Hello again! Once again the 20 yr old Noma is making life tough for me. The Primer bulb is not working. I pour a little gas in the sparkplug hole and it starts. My question is, what is the proceedure to replace the bulb or to check the line to the carb. My noma has a 10 hp tecumseh engine on it. I would like to fix it as fast as I can. I hate cold garages. thanks.


----------



## HCBPH (Mar 8, 2011)

*Primer bulbs*

There are at least 3 types of primers for Tecumseh motors. One is on the carb and I won't speak to that. The other 2 are either on the flywheel cover or on the carb cover. One threads into a hole, the other end has a hose that goes to the primer nipple on the carb. The 2d one is basically the same, except it does not thread into the mounting hole, it has 2 tabs that lock into smaller holes outside of the center tube. You just press them toward the center and it slips out.

Unless the primer is broken off, most times it's been the hose either has broken where it pushes onto the primer nipple on the carb or has slipped off the carb nipple.

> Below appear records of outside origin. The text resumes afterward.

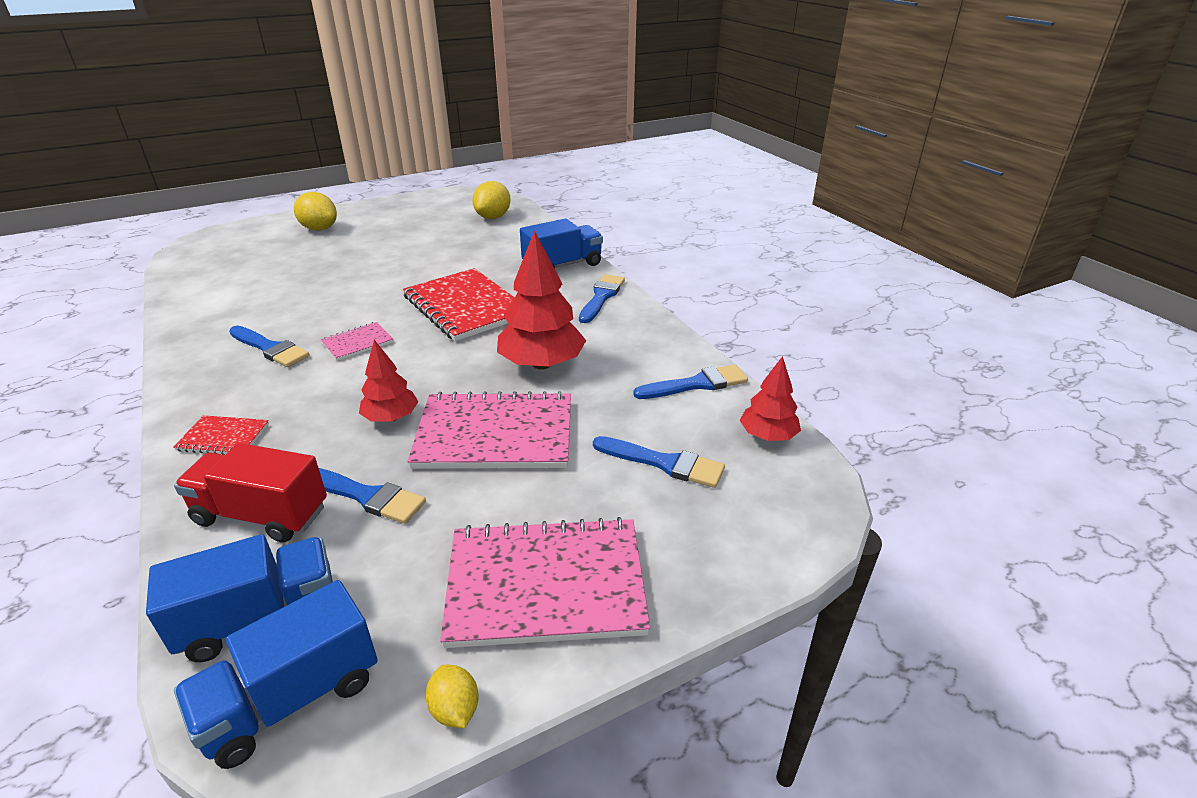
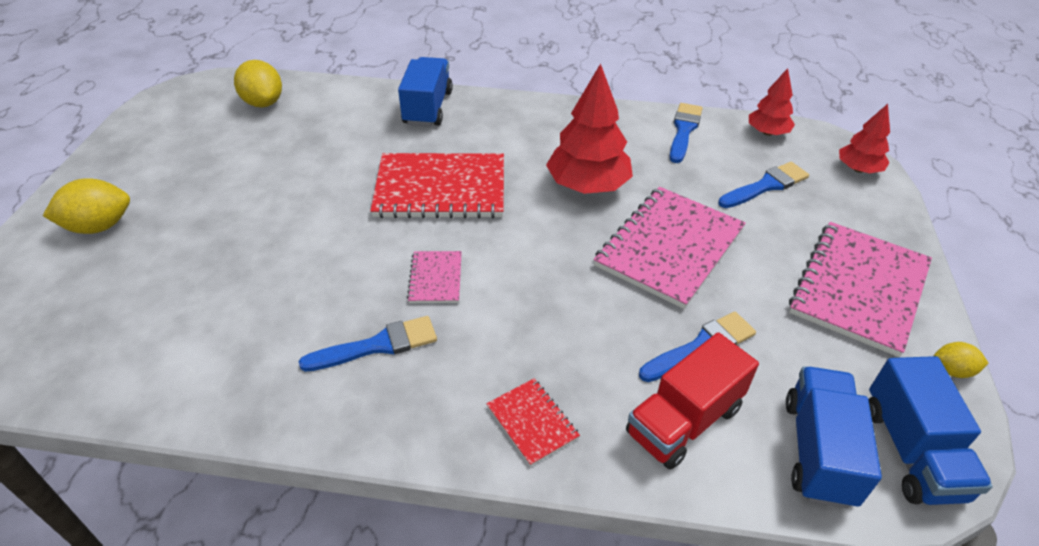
camera: 55 degrees left, 10 degrees up
red notebook [173,415,269,455] -> red notebook turned 75 degrees counterclockwise [486,378,580,466]
red tree [359,340,419,422] -> red tree moved to [839,104,890,174]
blue brush [579,274,625,323] -> none

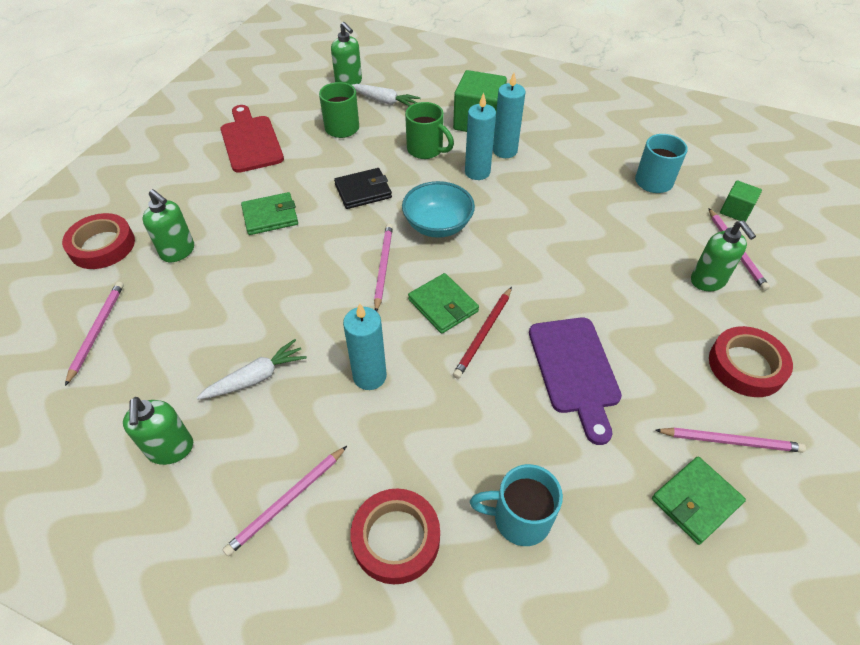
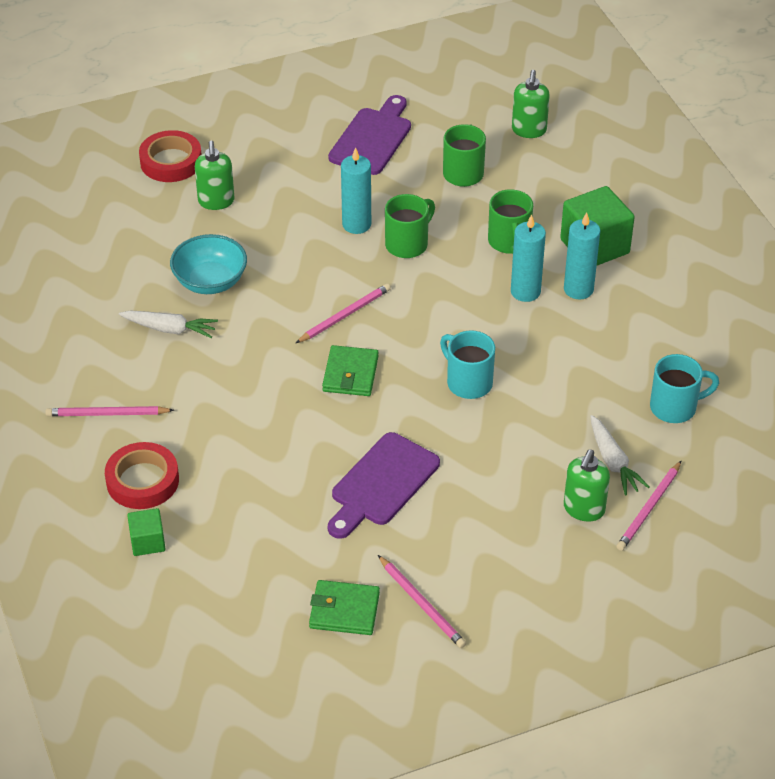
camera: 45 degrees right, 5 degrees down
pink pencil [65,282,124,386] -> none
green soap dispenser [123,397,193,465] -> none
red cutting board [221,105,284,173] -> purple cutting board [328,95,411,175]
green wallet [241,192,298,235] -> none
black wallet [334,168,392,209] -> green mug [385,194,435,258]
turquoise candle [343,303,387,390] -> turquoise candle moved to [341,147,371,234]
white carrot [352,84,421,106] -> white carrot moved to [590,415,650,496]
turquoise bowl [402,181,475,238] -> turquoise bowl moved to [170,234,247,294]
red pencil [453,287,512,379] -> none
turquoise mug [470,464,563,546] -> turquoise mug moved to [440,330,495,399]
red tape [709,326,793,397] -> none
green cube [720,181,762,222] -> green cube moved to [127,508,165,556]

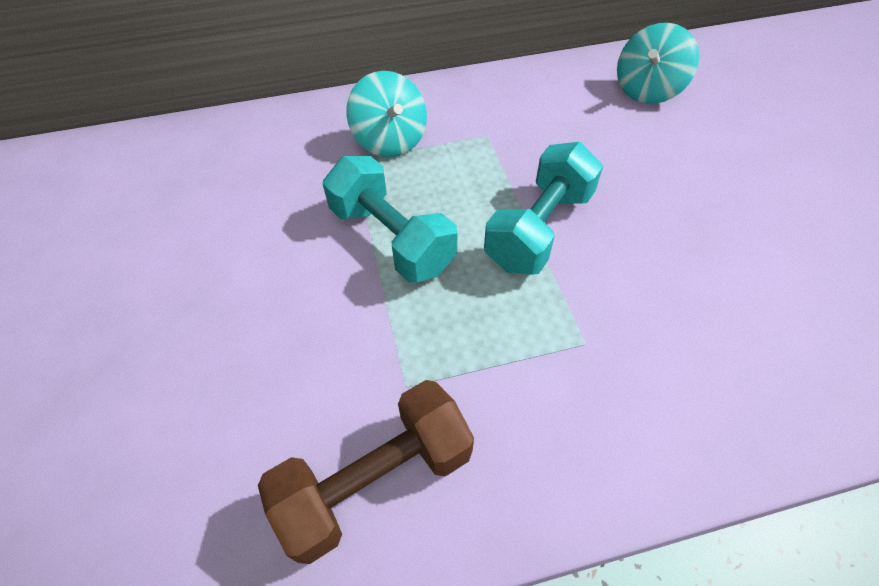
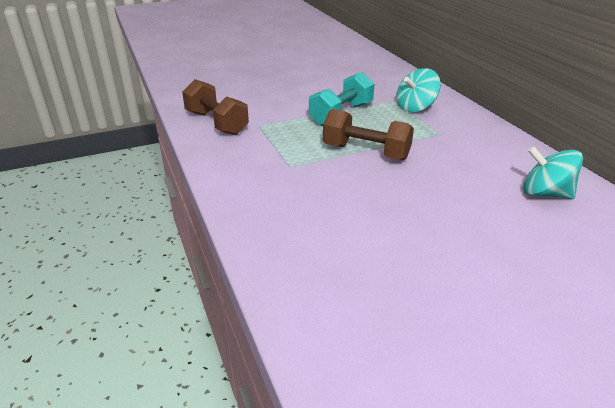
camera: 80 degrees right, 20 degrees down
turquoise dumbbell [484,142,603,275] -> brown dumbbell [323,109,414,160]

The easier is if it's on the carb cover while the harder is if it's on the flywheel cover. Here's a couple of different ones.


----------



## hodag_ (Feb 27, 2012)

HCBPH said:


> There are at least 3 types of primers for Tecumseh motors. One is on the carb and I won't speak to that. The other 2 are either on the flywheel cover or on the carb cover. One threads into a hole, the other end has a hose that goes to the primer nipple on the carb. The 2d one is basically the same, except it does not thread into the mounting hole, it has 2 tabs that lock into smaller holes outside of the center tube. You just press them toward the center and it slips out.
> 
> Unless the primer is broken off, most times it's been the hose either has broken where it pushes onto the primer nipple on the carb or has slipped off the carb nipple.
> 
> The easier is if it's on the carb cover while the harder is if it's on the flywheel cover. Here's a couple of different ones.

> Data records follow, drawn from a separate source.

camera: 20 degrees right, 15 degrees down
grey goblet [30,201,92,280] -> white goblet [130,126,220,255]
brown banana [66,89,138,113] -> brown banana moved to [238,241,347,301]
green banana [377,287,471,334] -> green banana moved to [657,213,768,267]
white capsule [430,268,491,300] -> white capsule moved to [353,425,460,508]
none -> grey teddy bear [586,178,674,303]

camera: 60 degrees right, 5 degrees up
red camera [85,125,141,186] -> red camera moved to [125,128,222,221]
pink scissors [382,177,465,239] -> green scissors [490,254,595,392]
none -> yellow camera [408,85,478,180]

Where on the carb does this primer line go in? upper part of carb or behind it where it is hard to get to? thanks for the reply.


----------



## hodag_ (Feb 27, 2012)

*Where on carb?*

Where on the carb does this primer line go in? upper part of carb or behind it where it is hard to get to? do you have a picture of that? Thanks for the reply


----------



## HCBPH (Mar 8, 2011)

*Primer bulb*

If you look at the carb on the motor, there's a rubber line running to it, that's where it hooks up on that one









Here's another one. The nipple is in the lower left of the picture near the throat of the carburetor, that's where the hose from the primer bulb attaches









Just look for the smaller hose. There typically are only 2, one is the gas line (the larger of the 2) and the smaller is the primer line.


----------